Of course nobody can write as much music as McCreary is credited for on television these days. His name more or less means that he scores the first episodes and major episodes and sequences later on, and supervises all scoring not done by him. What he doesn't compose himself is done at his instruction, and subject to his review. Since a show like "The Walking Dead" has a few major musical sequences but many, many, many more ambient cues and source pieces, I'm sure he feels comfortable farming those out to Ortega and Beach. Basically, the score has the Bear McCreary seal of approval. I do believe he writes the majority of music he's credited for. But far from all of it. If Ortega and Beach (and any others) receive proper credit on the cue sheets (and I'm quite sure they do), they are compensated properly for their compositions. This is not always the case when uncredited composers work in television.

We can all be shocked and outraged by this news, but are we similarly indignant that there was no credit for Fred Steiner on "Star Trek: The Motion Picture" or Morton Stevens on "Outland"? Didn't Steiner adapt a few bars for Williams on "Return of the Jedi"? This happens when composers are under the gun. It's a fact of life. And I wouldn't say that "TMP" is any less a Goldsmith opus for Steiner's contributions.

The fact is, a favorite sequence from a favorite film of yours may not have been directed by the credited director. Writers who contribute whole sequences go uncredited. I write for television, and I can tell you that some episodes on which I have the "written by" credit have fewer words written by me than episodes on which somebody else's name is on-screen. This is simply how the business works.

 
 Posted:   Oct 26, 2014 - 1:28 AM   
 By:   DavidCoscina   (Member)

Really poor analogy and paper thin rationale.
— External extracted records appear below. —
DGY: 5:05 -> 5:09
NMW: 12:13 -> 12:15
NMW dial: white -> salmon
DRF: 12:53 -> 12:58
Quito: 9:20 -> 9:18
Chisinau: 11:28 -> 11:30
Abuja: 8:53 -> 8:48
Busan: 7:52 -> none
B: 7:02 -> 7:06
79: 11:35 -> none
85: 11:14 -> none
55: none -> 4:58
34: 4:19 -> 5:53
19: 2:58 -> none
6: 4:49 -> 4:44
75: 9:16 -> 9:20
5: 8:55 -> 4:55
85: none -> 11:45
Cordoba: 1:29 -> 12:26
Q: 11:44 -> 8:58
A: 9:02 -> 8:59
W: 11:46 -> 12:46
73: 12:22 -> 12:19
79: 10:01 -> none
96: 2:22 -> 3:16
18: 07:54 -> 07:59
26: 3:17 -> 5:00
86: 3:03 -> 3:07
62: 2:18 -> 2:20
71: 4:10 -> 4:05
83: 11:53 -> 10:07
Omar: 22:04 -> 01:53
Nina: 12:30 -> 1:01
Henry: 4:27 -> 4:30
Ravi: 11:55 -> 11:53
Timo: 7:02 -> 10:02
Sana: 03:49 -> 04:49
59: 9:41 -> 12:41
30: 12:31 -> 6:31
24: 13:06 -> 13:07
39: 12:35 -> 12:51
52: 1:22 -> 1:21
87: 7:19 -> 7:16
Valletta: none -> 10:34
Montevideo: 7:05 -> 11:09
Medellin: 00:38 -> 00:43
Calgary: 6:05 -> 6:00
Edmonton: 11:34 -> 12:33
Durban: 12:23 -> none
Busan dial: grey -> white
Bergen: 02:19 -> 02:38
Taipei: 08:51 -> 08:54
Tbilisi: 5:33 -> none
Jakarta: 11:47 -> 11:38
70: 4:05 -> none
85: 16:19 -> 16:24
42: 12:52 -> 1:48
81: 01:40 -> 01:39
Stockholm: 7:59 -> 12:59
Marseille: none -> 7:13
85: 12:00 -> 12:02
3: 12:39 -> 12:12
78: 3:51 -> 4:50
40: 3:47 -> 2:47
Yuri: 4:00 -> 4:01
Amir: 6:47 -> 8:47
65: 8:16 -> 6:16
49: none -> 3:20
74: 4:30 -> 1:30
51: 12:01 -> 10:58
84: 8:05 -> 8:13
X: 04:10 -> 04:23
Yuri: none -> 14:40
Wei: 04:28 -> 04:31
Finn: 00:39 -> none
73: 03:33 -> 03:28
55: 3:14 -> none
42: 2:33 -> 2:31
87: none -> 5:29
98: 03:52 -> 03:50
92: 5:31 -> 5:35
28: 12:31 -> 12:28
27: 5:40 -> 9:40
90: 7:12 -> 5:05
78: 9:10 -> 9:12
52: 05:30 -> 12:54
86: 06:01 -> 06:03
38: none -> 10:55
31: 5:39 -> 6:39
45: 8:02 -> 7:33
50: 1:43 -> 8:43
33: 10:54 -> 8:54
Well, with Michael Beach and Jonathan Ortega posting cues of theirs from Bear McCreary scored TV shows, there's something to the idea that McCreary doesn't write every single note of music for all the shows he's attached to.


I don't think he is disputing that but more saying that the analogies above are pretty poor. IMO ghost writing sullys the name of the composer on many occasions, putting their name on a score that is a poor substitute for what the composer would have done on his own (except for something like The Lone Ranger where Zimmer wouldn't have written anything close to what we got on his own).